Romanticism was an intellectual and artistic movement, which originated in Europe around the end of the 18th Century and peaked between 1800-50.  In simplest terms, Romanticism was an effort to balance individualism and emotion against reverence of nature and therefore God. With respect to landscapes, one of the leading painters in the movement was Caspar David Friedrich (1774-1840).  

Some Romantic landscapists would use fierce scenes of natural disasters to evoke an individual's emotions, while others, like Friedrich, preferred the naturalistic approach. As illustrated (quiet literally) below in his masterpiece Wanderer Above a Sea of Mist, he preferred to paint landscapes where the reverent, pious man contemplated nature and his small place in it.  The man below, whose back is to the viewer, stands atop a mountain ruminating on God's creation.  The man, who can travel no further up this mountain, is meant to remind us there is only so much one can achieve in the physical world -- the real challenge lies in the journey to the next.

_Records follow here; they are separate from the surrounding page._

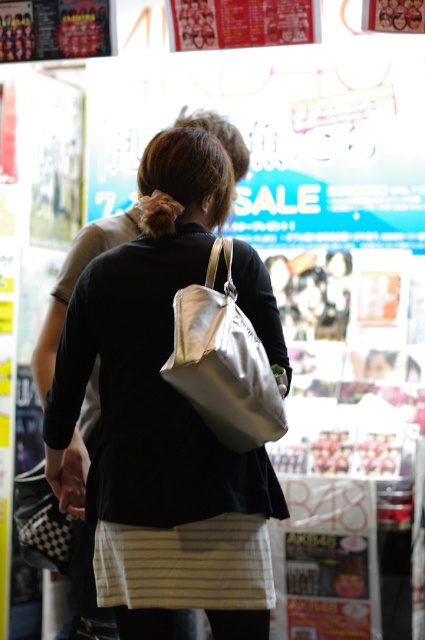
You are a customer in the store and want to pick up the white fabric bag at center and the white fabric shoulder bag at center. Which one is closer to you?

The white fabric bag at center is closer to you since it is further to the viewer than the white fabric shoulder bag at center.

You are a customer in the store and you want to know which item is smaller between the white striped apron at lower center and the white fabric shoulder bag at center. Can you determine this?

The white striped apron at lower center is smaller than the white fabric shoulder bag at center.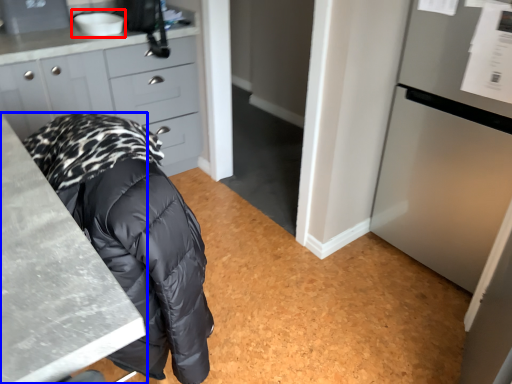
Question: Which object appears farthest to the camera in this image, sink (highlighted by a red box) or countertop (highlighted by a blue box)?

Choices:
 (A) sink
 (B) countertop

Answer: (A)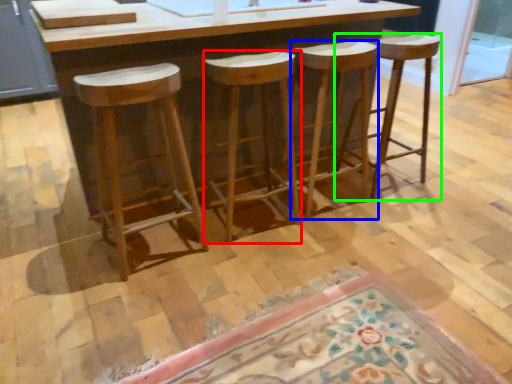
Question: Which object is positioned farthest from stool (highlighted by a red box)? Select from stool (highlighted by a blue box) and stool (highlighted by a green box).

Choices:
 (A) stool
 (B) stool

Answer: (B)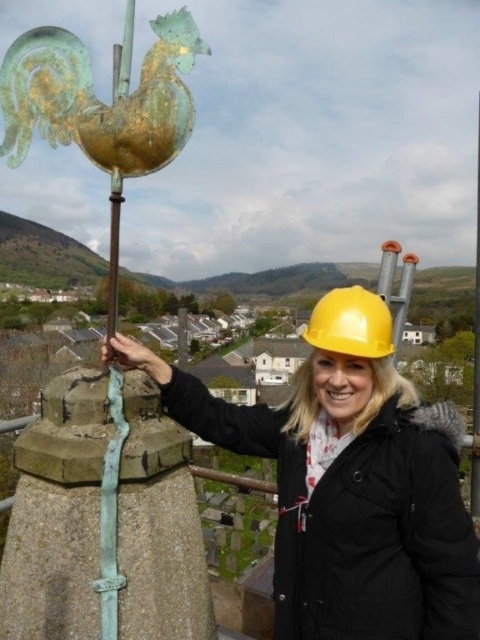
You are a painter standing 6 meters away from the green patina rooster at upper left. Can you reach it with a 1.2 meter long pole?

The distance between the green patina rooster at upper left and viewer is 5.55 meters. Since you are standing 6 meters away, you are slightly farther than the actual distance. The pole is 1.2 meters long, so you cannot reach the green patina rooster at upper left with it.

What are the coordinates of the yellow hard hat at upper center?

The yellow hard hat at upper center is located at coordinates point (349, 483).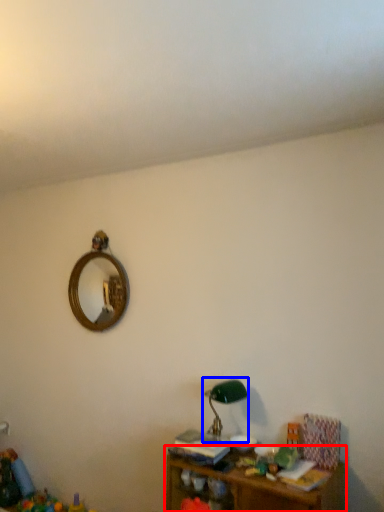
Question: Among these objects, which one is nearest to the camera, shelf (highlighted by a red box) or table lamp (highlighted by a blue box)?

Choices:
 (A) shelf
 (B) table lamp

Answer: (A)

All art is, obviously, subject to the interpretation of the viewer. This particular interpretation is based on, among other things, the work of one of Friedrich's students, Carl Gustav Carus. In Letters on Landscape Painting, published a few years after the Wanderer was drawn, he wrote "Stand on the peak of a mountain, contemplate the long range of hills ... and all the other glories offered to your view, and what feeling seizes you? It is a quiet prayer, you lose yourself in boundless space, your self disappears, you are nothing. God is everything."

Ruckenfigur

The Rückenfigur, or figure seen from behind, is a subject of painting, graphic art, photography and film. In it, a person is seen from behind in the foreground of the image, contemplating the view before them, and is a means by which the viewer can identify with the image-looking figure and then recreate the space to be conveyed.

Note - I have tried to piece together the eytmology of this word and the best I have come up with is it is German for back figure or man. And, according to a few free online German to English translators the English word for ruckenfigur is ruckenfigur, which sadly, is not in the any of the online references I use.